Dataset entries
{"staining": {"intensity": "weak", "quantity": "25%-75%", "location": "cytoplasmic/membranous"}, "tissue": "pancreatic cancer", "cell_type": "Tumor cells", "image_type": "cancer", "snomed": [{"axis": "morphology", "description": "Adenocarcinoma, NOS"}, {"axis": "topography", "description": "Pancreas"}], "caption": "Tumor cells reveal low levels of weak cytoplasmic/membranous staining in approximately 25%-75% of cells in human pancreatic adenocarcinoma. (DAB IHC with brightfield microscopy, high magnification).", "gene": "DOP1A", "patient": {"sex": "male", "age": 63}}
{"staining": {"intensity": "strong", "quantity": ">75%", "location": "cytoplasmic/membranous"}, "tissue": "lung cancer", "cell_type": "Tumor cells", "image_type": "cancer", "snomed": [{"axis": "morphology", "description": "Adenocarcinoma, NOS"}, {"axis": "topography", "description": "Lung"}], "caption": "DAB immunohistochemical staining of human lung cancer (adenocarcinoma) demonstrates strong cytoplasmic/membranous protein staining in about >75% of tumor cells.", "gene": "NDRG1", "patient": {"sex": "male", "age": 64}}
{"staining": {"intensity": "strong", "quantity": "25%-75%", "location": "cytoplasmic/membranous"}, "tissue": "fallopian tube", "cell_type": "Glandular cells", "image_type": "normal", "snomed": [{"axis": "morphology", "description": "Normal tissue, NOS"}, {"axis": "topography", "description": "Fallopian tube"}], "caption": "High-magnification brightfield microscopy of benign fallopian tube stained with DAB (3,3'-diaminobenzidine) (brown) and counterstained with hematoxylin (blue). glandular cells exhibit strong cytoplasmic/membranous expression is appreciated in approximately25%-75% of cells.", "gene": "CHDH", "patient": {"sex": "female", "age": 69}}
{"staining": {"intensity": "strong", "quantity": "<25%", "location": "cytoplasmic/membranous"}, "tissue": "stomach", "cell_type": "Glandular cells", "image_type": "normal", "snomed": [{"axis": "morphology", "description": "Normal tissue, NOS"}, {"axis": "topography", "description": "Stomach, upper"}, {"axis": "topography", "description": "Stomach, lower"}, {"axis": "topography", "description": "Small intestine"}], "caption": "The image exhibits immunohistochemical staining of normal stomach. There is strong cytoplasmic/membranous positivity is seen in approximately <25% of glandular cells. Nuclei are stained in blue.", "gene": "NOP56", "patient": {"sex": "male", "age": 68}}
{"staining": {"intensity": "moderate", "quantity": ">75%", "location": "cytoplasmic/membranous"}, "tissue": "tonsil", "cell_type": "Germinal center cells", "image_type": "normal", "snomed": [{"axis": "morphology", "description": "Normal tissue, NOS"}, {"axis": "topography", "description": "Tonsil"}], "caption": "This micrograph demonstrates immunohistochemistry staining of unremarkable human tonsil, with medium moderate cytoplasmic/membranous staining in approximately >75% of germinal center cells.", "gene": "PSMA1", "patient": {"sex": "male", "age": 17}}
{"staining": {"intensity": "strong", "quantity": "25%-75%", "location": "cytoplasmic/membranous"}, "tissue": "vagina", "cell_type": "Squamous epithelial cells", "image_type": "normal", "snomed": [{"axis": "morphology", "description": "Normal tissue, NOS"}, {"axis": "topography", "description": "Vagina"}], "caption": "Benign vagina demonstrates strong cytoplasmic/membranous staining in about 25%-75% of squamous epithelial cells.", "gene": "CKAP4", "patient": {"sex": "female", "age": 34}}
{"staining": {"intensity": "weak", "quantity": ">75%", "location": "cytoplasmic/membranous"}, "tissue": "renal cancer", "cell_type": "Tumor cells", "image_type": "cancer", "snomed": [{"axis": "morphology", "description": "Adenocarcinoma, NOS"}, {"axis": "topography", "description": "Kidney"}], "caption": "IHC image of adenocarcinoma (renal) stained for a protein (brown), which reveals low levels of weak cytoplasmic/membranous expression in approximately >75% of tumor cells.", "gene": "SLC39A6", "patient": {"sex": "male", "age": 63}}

REQUIRED ACTION
Scan the data above for the string "levels". Copy every line in which it appears.

RESPONSE TO THE TASK
{"staining": {"intensity": "weak", "quantity": "25%-75%", "location": "cytoplasmic/membranous"}, "tissue": "pancreatic cancer", "cell_type": "Tumor cells", "image_type": "cancer", "snomed": [{"axis": "morphology", "description": "Adenocarcinoma, NOS"}, {"axis": "topography", "description": "Pancreas"}], "caption": "Tumor cells reveal low levels of weak cytoplasmic/membranous staining in approximately 25%-75% of cells in human pancreatic adenocarcinoma. (DAB IHC with brightfield microscopy, high magnification).", "gene": "DOP1A", "patient": {"sex": "male", "age": 63}}
{"staining": {"intensity": "weak", "quantity": ">75%", "location": "cytoplasmic/membranous"}, "tissue": "renal cancer", "cell_type": "Tumor cells", "image_type": "cancer", "snomed": [{"axis": "morphology", "description": "Adenocarcinoma, NOS"}, {"axis": "topography", "description": "Kidney"}], "caption": "IHC image of adenocarcinoma (renal) stained for a protein (brown), which reveals low levels of weak cytoplasmic/membranous expression in approximately >75% of tumor cells.", "gene": "SLC39A6", "patient": {"sex": "male", "age": 63}}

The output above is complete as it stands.